Кровь хлынула к лицу Даши. Это было больнее пощечины. Немного придя в себя, она ответила:
– Я – не девочка, и мне не нужна ваша опека.
– Ишь, какая умная стала! А ежели щенка принесешь в дом, тогда что?
– Ну и что ж, сама воспитаю. Я не сижу на вашей шее, не ем ваш хлеб.
На шум из другой комнаты прибежали Наталья и Люба. Сестер давно изводила лютая зависть, не могли они смириться с тем, что за Дашей ухаживает инженер. Она дружит со студентом, о котором в газете писали и который, по мнению сестер, зарабатывает больше, чем инженер.
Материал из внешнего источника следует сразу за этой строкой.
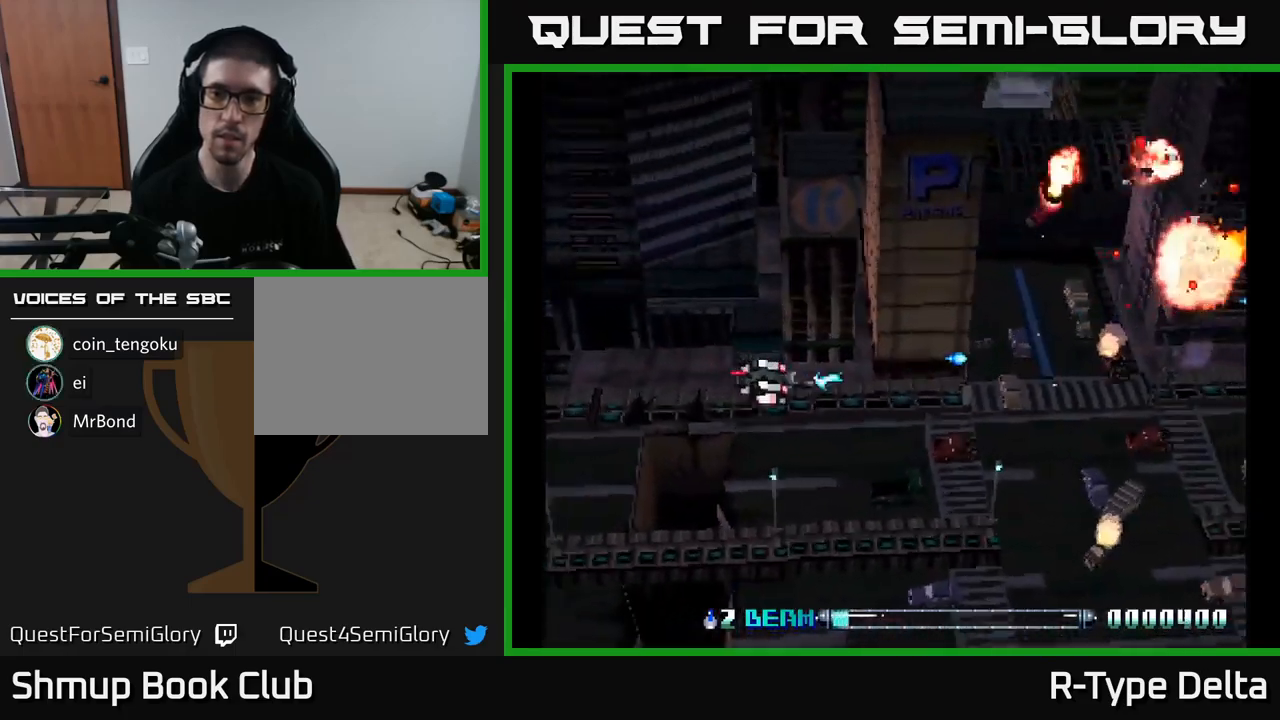
{"buttons": ["X", "DPAD_DOWN"], "right_stick": "center", "events": [[67, "X", "down"], [150, "X", "up"], [217, "X", "down"], [267, "DPAD_LEFT", "down"], [467, "DPAD_LEFT", "up"]]}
Даша не раз собиралась уйти в общежитие, но ее удерживало то, что дом и все вещи принадлежали ей, как наследнице, и все в доме было дорогой памятью о родителях. Когда ее доводили до отчаяния и она начинала собирать свои вещи, чтобы уйти из дому, Марья Васильевна и сестры вдруг принимались лебезить перед нею, упрашивать, отговаривать.
Даша была отходчивой, ее трогали ласковые слова мачехи, и она оставалась.
Сегодня все трое принялись изводить Дашу.
– На чертей ты ему нужна! Побалуется и уедет в Москву, а ты останешься с носом, – говорила мачеха.
– Он такой. Я его видела. Не одну, наверное, обманул дурочку, – вторила ей Люба.
– Инженершей захотела стать. Нужна ты ему, чумазая, – брюзжала Наталья.
Даша стояла посреди комнаты, с ненавистью глядя на своих мучителей.
– Что вам от меня нужно? Когда все это кончится? Сил моих больше нет, – она закрыла ладонями лицо, упала на диван и расплакалась.
– Ишь, нюни распустила! Скоро дегтем начнут забор мазать, – не унималась Марья Васильевна.
Даша не отвечала. Спрятав лицо и судорожно вздрагивая всем телом, она лежала на диване.
Мачеха и сестры свирепели еще пуще, стараясь одна перед другой как можно больше уязвить самолюбие Даши. Наконец, она не выдержала, вскочила с дивана. В глазах отчаянная решимость. Сколько же можно терпеть обиды!